Then I moved to London. And I think it’s fair to say that, by the standards to which I was accustomed, London is not a 24-hour city. I knew the Tube stopped running around midnight, unlike the New York subway which carries on (and gets sketchier by the hour) ‘til dawn. As such I grudgingly learned how to plan my evening transport plans in advance, a lesson made all the more vivid by a few occasions of missing the last train and having to catch a slow, meandering night bus full of people on a drunkenness spectrum that ranged from loud to violent to unconscious.

At first I was appalled by what seemed to me to be the pointless sacrifice of several hours of late-night fun. How hard can it be to run the trains for an extra hour or two? Don’t we pay enough on our monthly travelcards to warrant our Saturday night lasting later than midnight? But as the years wore on, I realized it’s not such a bad thing. Everyone tends to drift off at the same time for this very reason, so it’s not like I was the only one ducking out early and missing the rest of a great party. And given the British tendency to unattractively binge-drink, encouraging people to call time earlier rather than later probably does no harm and saves some work for the Sunday-morning street cleaners. The final and frankest reality check, as well, is that at 27 and 28 and 29 and now 30, the novelty of lap-dancing crackheads and flashers wearing aviator sunglasses (both true stories) has well and truly worn off, and I would never take the New York subway home after midnight. I would do what I do now, sometimes even before the Tube has stopped running: call a cab.

Slowly but surely I got used to a lot of these little inconveniences. The grocery store is only open for six hours on Sunday? Okay, cool, I’ll make that extra effort to haul myself off the couch in time to get my shopping done. The waitress takes what feels like ten million years to bring you the check? Oh well, good excuse for a longer lunch. Sky is going to take almost three weeks to hook up the internet? Hm, annoying, especially since we don’t have a TV and watch everything online, but doable – time to dust off all those HBO box sets.

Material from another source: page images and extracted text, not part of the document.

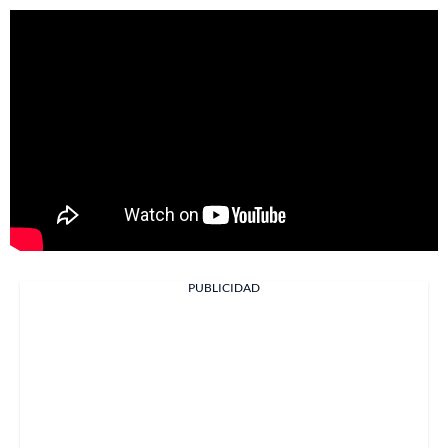
PUBLICIDAD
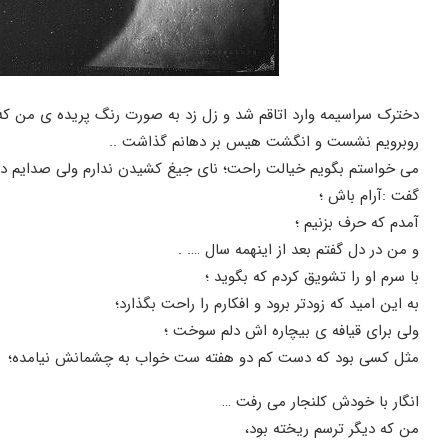
دخترک سراسیمه وارد اتاقم شد و زل زد به صورت رنگ پریده ی من که د
روبرویم نشست و انگشت هیس بر دهانم گذاشت ..
می خواستم بگویم خیالت راحت؛ نای جیغ کشیدن ندارم ولی صدایم در
گفت :آرام باش ؛
آمدم که حرف بزنیم ؛
و من در دل گفتم بعد از اینهمه سال …. .
با سرم او را تشویق کردم که بگوید ؛
به این امید که زودتر برود و افکارم را راحت بگذارد؛
ولی برای قیافه ی بیچاره اش دلم سوخت ؛
مثل کسی بود که دست کم دو هفته ست خواب به چشمانش نیامده؛
انگار با خودش کلنجار می رفت …
من که دیگر ترسم ریخته بود،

I hadn’t even realized how much I’d mellowed until an old college friend, who works as a cutthroat lawyer in NYC, visited and couldn’t believe the shops were only open until 5 or 6 PM on weekdays and 4 or 5 PM on Sundays. “But what do you do if you work full-time?” she asked. “How do you get what you need?” I shrugged, realizing that I’d never given it much thought. “You make it work, I guess.”

Now I’m on the brink of moving to Johannesburg, where life is lived according to what is affectionately termed ‘Africa time’. Punctuality and the incessant go-go-go of London and New York don’t hold the same value in Joburg. Driving into Pretoria we got stuck in gridlock where one section of the motorway was closed, and instead of lean on their horns and try to wedge themselves into the lane that was crawling almost imperceptibly faster than the others, people shut off their engines, got out of their cars, and enjoyed a breath of fresh air and a few minutes of summer sunshine.

Five years ago I would’ve been white-knuckling the steering wheel, drumming my fingers and silently willing the traffic to just move already. But I’ve learned a thing or two in the land of Sunday trading hours and last-call bells. I’m still a long, long, long way from zen, but I’m looking forward to downshifting life’s little urgencies and learning how to linger.

(Of which I will remind myself when I’m on the phone with my South African broadband provider, demanding an explanation for why I’m still without internet after six weeks!)